The Summer We Fell (The Summer, #1)(62)
“You’ve got to come,” he says.
I don’t know who’d look after the pastor while I was gone, but the more important point is that I don’t think I should be in the same house as Luke, ever again.
There isn’t an hour that goes by that I’m not thinking of him. Every time I get home, I think of him sitting at the kitchen table, watching me cook. Every time I pass the diner, I think of him walking in the door, of the way he’d watch me come toward him with the bagel or Danish he didn’t order, the way his gaze felt palpable as I poured his coffee. And then I think of the way he kissed me at Mavericks, and how I was liquid, boneless, and burning alive all at the same time. How in the brief span of that kiss, I remembered what it was like to feel alive.
I want to see him so much I could weep. And that’s precisely why I shouldn’t go.
“I doubt I could get out of my internship,” I reply. “Your break won’t be the same as the school district’s.”
“Juliet, that internship isn’t even paid. Who cares if you miss a week?”
I’m…stung. “I didn’t realize you thought so little of it.”
He sighs. “Come on. I didn’t mean it like that. I just meant…it’s flexible, right? They’ve got to understand it isn’t your first priority. I’ll have my mother talk to her friend. I’m sure she can arrange it.”
When I want to do the wrong thing, the Allens get in my way. But then I try to do the right thing and they’re in my way too.
No wonder I feel so trapped.
THREE WEEKS LATER, I arrive at an LA bus station. Donna insisted I go on the trip, and I countered by only coming for the tail end. Grady was also invited—God knows why—but I chose an eight-hour bus ride over being stuck in a car with him.
I walk outside into the balmy air and look around. There are tall buildings, mountains, and millions of people no one knows, and for a moment I find myself desperately wanting to stay. To just grab another bus and head into the city and make it my home. It would be a fresh start, a place where I can be anyone, where I can reinvent myself.

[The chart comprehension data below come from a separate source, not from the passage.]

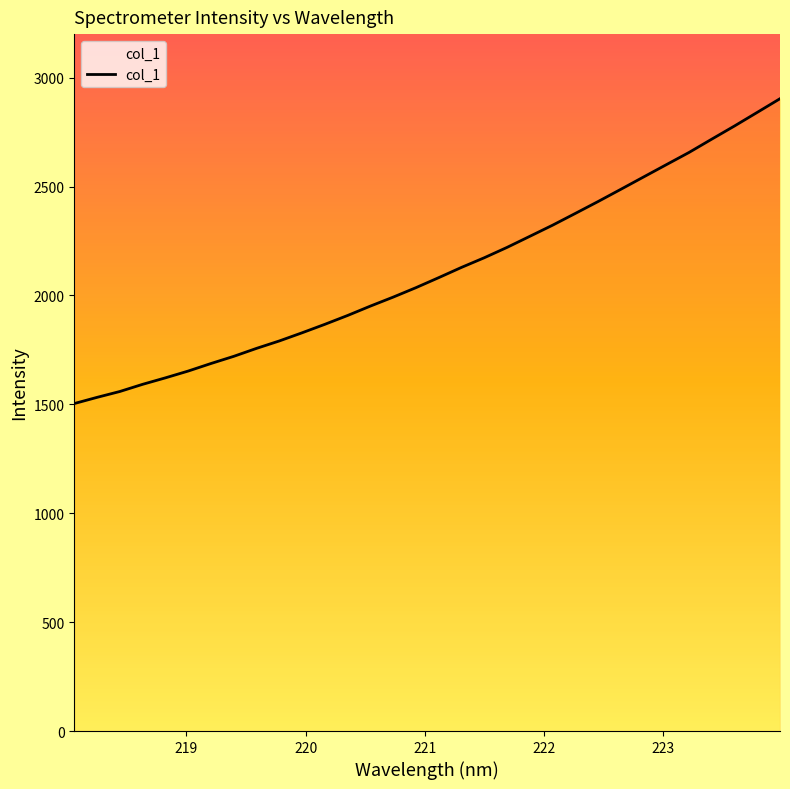

Reading right to left, transcribe all the data shown in this chart.

2903.5	2840.7	2778.2	2717.8	2656.7	2600.4	2544.0	2487.4	2431.2	2376.6	2322.5	2271.5	2220.7	2173.1	2128.9	2081.9	2035.9	1992.5	1951.3	1908.2	1867.6	1828.6	1791.2	1757.1	1720.5	1687.6	1652.9	1621.7	1592.0	1559.1	1532.1	1503.7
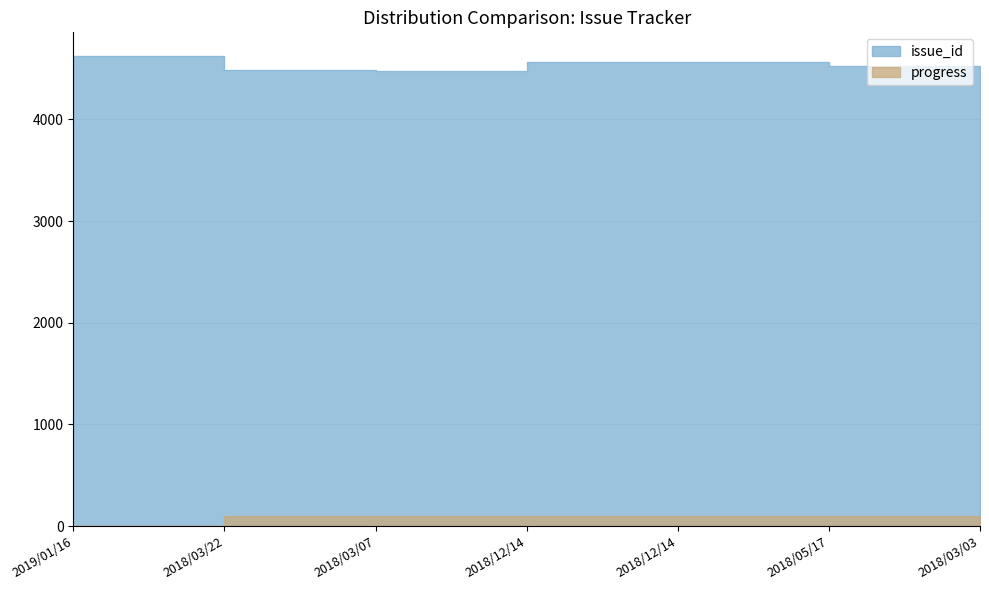

What is the sum of all progress values?

600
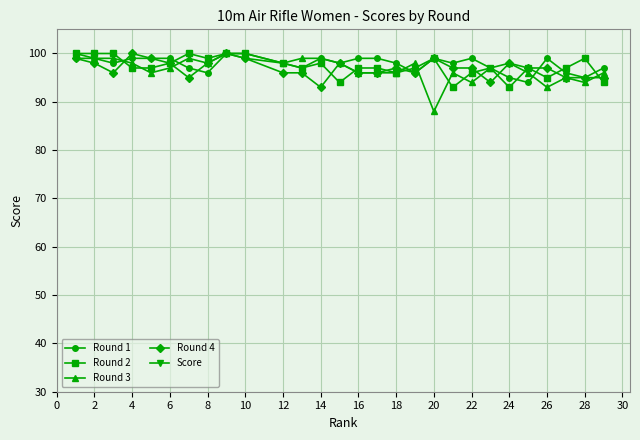

How many intersections are there between Round 3 and Round 2?

8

Luke’s Jeep glides to a stop in front of me with Danny at the wheel. I guess Luke is surfing, or didn’t care about seeing me.
We head toward the coast, and I stare at all the shops and restaurants as we pass them, trying to quell my longing. No one would know me in any of those places. No one will have heard the pastor talk about the bruised girl who wasn’t safe, who couldn’t count on a hot meal, who was scared to go home.
I’d just be…a girl.
I force my gaze to Danny. “How’s the surfing here?”
He shrugs. “Bad surfing is better than none. The house is kind of a dump, though,” he warns.
“We’re sleeping on the floor.”
“That’s okay,” I reply. It’s not the house I’m worried about. It’s Luke. I have no idea what to expect from him when I arrive: will he fault me for staying with the Allens after that kiss? Will he try to do it again? And what will I say to him if that happens?
“There’s no pool or anything,” Danny continues. “We’ve just been using the neighbors’.”
“They don’t mind?”
He laughs. “I’m not sure they know. The family’s in France for spring break. The girls are
following their travel on Instagram and very jealous.”
We enter Malibu and take a left into a development along the coast. I’d always assumed Malibu held nothing but mansions, but the ramshackle house Danny pulls up to—two lots back from the beach
—is a one-story relic of earlier days, with a gutter that hangs askew and two different bird fountains in the front yard filled with algae and rainwater. Definitely not a mansion. I stare at the wooden walkway along the house’s side, the one that would lead me to Luke, and my stomach spins with a sick sort of excitement.
Danny guides me inside, where I find shag carpeting, Formica counters, linoleum floors. Someone has pushed the coffee table off to the side of the room and replaced it with a keg. There are red plastic cups and people I’ve never laid eyes on wandering through the kitchen, and then the side door opens and a bunch of guys file through, laughing and loud, throwing sandy towels on a chair by the door.
Luke is the last to walk in, wearing a wetsuit hanging off his waist. His gaze locks on mine and I can’t seem to look away. Nothing has changed. The pull toward him is as strong as it ever was, and I’m not sure how I ever hoped it wouldn’t be.
Danny’s arm wraps around my waist and Luke walks straight to the fridge and grabs a beer. He’s had half of it before he even turns around to face me again. “Jules,” he says quietly. There’s a storm in his eyes—this thing hasn’t died for him either.
He grabs a second one as he heads to the shower.
By the time he emerges again, pizza has arrived.
Luke sits across from me and Danny and eats while a girl hangs all over him.
I didn’t know it would be this hard. I didn’t know that I’d struggle to even look at anyone but him, that I’d want to throw over the whole fucking table to get that girl away. It’s always bothered me, seeing him like this, but it’s far worse now. I know he’s not mine. I know he never will be. But do these girls even see past the surface? Is it all because of his face, his body? Or do they understand his secret sweetness—that lost look he gets on his face sometimes, the one that makes me want to curl up in his lap and ease it away?